Requirement: Word for word, restate the lines from the start of the data down to the line with "парк, имеющий геометрически прав", both included.

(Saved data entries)
=== Section Start ===

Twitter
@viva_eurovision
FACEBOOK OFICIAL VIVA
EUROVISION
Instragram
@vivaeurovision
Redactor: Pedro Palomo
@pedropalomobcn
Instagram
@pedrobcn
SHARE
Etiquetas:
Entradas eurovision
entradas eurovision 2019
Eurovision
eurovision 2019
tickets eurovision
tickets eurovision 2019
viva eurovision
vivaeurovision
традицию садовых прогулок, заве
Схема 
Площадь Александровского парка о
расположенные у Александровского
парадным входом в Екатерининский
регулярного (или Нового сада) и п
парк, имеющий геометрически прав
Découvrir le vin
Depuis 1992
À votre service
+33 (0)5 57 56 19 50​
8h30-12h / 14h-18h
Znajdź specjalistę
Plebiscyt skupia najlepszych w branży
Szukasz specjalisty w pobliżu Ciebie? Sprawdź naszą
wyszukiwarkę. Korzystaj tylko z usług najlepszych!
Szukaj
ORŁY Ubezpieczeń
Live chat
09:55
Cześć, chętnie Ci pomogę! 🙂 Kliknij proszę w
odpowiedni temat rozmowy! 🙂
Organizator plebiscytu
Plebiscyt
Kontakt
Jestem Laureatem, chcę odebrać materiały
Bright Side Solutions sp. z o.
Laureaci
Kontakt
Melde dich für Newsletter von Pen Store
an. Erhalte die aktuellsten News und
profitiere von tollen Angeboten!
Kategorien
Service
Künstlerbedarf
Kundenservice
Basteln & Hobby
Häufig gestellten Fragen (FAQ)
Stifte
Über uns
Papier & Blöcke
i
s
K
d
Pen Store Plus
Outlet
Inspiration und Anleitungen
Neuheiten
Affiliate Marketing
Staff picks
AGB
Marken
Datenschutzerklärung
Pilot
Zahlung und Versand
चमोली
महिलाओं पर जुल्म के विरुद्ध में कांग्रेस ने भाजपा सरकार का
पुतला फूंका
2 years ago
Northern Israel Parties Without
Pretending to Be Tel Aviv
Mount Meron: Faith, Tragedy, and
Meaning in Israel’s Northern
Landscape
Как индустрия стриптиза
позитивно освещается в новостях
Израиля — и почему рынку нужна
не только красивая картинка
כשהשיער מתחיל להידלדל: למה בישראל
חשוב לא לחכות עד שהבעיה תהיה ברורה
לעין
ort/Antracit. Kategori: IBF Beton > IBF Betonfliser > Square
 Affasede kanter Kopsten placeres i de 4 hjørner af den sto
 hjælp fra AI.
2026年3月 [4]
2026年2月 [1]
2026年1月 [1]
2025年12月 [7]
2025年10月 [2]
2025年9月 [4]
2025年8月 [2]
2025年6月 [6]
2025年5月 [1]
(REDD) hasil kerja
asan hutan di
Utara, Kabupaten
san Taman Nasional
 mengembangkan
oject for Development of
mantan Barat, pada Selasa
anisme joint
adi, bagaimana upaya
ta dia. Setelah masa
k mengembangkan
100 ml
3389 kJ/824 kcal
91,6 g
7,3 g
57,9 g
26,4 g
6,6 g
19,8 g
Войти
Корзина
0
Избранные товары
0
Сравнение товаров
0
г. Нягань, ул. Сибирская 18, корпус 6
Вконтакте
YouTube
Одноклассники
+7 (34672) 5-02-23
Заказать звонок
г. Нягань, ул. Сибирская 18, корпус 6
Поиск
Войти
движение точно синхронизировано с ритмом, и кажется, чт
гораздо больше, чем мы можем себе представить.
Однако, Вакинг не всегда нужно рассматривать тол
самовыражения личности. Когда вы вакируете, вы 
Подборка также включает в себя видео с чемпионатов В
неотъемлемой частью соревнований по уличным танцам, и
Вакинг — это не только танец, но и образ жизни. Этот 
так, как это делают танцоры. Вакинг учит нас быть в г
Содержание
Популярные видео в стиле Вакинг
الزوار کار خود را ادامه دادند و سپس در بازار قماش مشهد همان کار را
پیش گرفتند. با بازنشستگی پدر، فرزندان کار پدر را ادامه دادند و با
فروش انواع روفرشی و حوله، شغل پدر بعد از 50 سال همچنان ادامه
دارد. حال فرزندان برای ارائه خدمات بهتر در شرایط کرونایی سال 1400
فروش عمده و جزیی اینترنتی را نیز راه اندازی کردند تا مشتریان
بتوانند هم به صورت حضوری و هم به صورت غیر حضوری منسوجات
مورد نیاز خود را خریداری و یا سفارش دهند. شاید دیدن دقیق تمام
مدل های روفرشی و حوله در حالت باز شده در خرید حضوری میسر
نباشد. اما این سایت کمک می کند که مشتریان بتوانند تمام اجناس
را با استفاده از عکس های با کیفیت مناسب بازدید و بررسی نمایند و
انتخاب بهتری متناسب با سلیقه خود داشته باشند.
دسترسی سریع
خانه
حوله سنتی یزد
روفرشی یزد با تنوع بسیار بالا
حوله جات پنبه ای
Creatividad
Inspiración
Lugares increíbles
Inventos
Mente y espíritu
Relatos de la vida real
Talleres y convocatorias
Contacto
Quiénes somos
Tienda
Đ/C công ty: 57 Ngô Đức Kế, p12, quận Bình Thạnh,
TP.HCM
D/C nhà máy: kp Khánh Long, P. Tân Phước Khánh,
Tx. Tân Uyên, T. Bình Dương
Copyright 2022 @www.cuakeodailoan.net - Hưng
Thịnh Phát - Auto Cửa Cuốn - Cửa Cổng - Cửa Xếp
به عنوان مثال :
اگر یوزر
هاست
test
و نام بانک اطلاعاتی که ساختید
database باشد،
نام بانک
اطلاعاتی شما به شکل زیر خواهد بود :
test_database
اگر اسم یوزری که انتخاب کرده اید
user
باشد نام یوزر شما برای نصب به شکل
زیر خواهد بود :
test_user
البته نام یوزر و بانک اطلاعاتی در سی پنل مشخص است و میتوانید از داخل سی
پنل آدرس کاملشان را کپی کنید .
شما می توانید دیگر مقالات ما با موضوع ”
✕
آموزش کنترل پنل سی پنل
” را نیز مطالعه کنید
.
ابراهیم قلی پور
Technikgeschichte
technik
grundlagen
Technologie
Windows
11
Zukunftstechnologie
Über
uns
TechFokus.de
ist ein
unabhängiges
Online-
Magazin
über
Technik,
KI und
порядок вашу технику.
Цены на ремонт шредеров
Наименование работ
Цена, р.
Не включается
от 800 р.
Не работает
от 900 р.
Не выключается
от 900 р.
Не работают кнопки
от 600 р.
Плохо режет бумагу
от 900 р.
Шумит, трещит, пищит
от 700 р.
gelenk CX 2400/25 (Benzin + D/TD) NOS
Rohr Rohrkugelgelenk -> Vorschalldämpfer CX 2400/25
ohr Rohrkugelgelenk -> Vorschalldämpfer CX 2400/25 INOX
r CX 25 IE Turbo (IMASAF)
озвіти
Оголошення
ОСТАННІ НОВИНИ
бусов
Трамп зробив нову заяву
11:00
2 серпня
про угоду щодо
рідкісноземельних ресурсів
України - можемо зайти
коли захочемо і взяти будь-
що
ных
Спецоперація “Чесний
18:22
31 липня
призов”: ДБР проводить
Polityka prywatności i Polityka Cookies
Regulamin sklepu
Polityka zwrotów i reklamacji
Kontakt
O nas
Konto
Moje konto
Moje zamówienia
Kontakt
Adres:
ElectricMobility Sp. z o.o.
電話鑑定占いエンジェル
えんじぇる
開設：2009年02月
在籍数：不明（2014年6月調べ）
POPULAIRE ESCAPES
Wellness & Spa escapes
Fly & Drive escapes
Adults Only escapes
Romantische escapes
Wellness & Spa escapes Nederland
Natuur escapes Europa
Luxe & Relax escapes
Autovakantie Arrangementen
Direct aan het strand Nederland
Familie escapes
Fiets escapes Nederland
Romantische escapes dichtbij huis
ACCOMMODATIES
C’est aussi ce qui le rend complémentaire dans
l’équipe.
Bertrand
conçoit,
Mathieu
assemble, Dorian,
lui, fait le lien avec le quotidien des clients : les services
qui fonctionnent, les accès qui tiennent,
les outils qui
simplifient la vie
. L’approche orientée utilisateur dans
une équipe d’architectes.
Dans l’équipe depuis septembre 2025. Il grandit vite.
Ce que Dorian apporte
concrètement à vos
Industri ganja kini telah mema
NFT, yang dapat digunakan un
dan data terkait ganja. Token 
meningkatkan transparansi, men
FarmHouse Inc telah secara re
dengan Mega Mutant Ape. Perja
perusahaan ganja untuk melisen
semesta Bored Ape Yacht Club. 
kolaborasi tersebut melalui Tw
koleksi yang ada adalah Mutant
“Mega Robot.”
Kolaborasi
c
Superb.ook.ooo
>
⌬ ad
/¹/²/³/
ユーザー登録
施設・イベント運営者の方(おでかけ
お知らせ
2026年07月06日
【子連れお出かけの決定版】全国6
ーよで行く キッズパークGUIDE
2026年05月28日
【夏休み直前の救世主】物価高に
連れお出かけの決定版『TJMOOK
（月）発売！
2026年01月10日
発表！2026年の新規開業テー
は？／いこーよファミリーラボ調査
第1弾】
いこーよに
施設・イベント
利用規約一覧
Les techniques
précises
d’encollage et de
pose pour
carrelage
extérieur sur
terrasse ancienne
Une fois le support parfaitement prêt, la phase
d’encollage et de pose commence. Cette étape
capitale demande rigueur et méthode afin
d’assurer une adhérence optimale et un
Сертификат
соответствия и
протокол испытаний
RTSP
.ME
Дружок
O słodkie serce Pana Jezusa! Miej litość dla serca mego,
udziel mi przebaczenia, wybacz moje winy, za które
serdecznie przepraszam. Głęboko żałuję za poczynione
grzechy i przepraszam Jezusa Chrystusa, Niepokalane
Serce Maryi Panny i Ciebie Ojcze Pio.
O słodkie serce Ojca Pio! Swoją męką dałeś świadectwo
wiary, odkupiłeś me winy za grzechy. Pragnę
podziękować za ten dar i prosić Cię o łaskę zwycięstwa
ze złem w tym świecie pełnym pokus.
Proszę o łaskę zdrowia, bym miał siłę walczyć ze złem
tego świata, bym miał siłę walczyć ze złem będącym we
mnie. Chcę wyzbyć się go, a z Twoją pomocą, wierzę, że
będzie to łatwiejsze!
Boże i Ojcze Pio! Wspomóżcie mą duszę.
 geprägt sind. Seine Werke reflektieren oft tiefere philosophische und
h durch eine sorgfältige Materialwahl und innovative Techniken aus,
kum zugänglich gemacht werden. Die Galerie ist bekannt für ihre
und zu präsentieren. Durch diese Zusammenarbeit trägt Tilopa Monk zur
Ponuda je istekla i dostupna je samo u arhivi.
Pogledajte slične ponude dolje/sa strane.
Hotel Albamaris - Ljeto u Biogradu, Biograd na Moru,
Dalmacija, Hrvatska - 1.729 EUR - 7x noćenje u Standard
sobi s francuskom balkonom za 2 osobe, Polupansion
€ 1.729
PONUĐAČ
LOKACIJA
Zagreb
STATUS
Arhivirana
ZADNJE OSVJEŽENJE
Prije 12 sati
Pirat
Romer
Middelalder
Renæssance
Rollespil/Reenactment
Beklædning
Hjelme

=== Section End ===

Your response:
Twitter
@viva_eurovision
FACEBOOK OFICIAL VIVA
EUROVISION
Instragram
@vivaeurovision
Redactor: Pedro Palomo
@pedropalomobcn
Instagram
@pedrobcn
SHARE
Etiquetas:
Entradas eurovision
entradas eurovision 2019
Eurovision
eurovision 2019
tickets eurovision
tickets eurovision 2019
viva eurovision
vivaeurovision
традицию садовых прогулок, заве
Схема 
Площадь Александровского парка о
расположенные у Александровского
парадным входом в Екатерининский
регулярного (или Нового сада) и п
парк, имеющий геометрически прав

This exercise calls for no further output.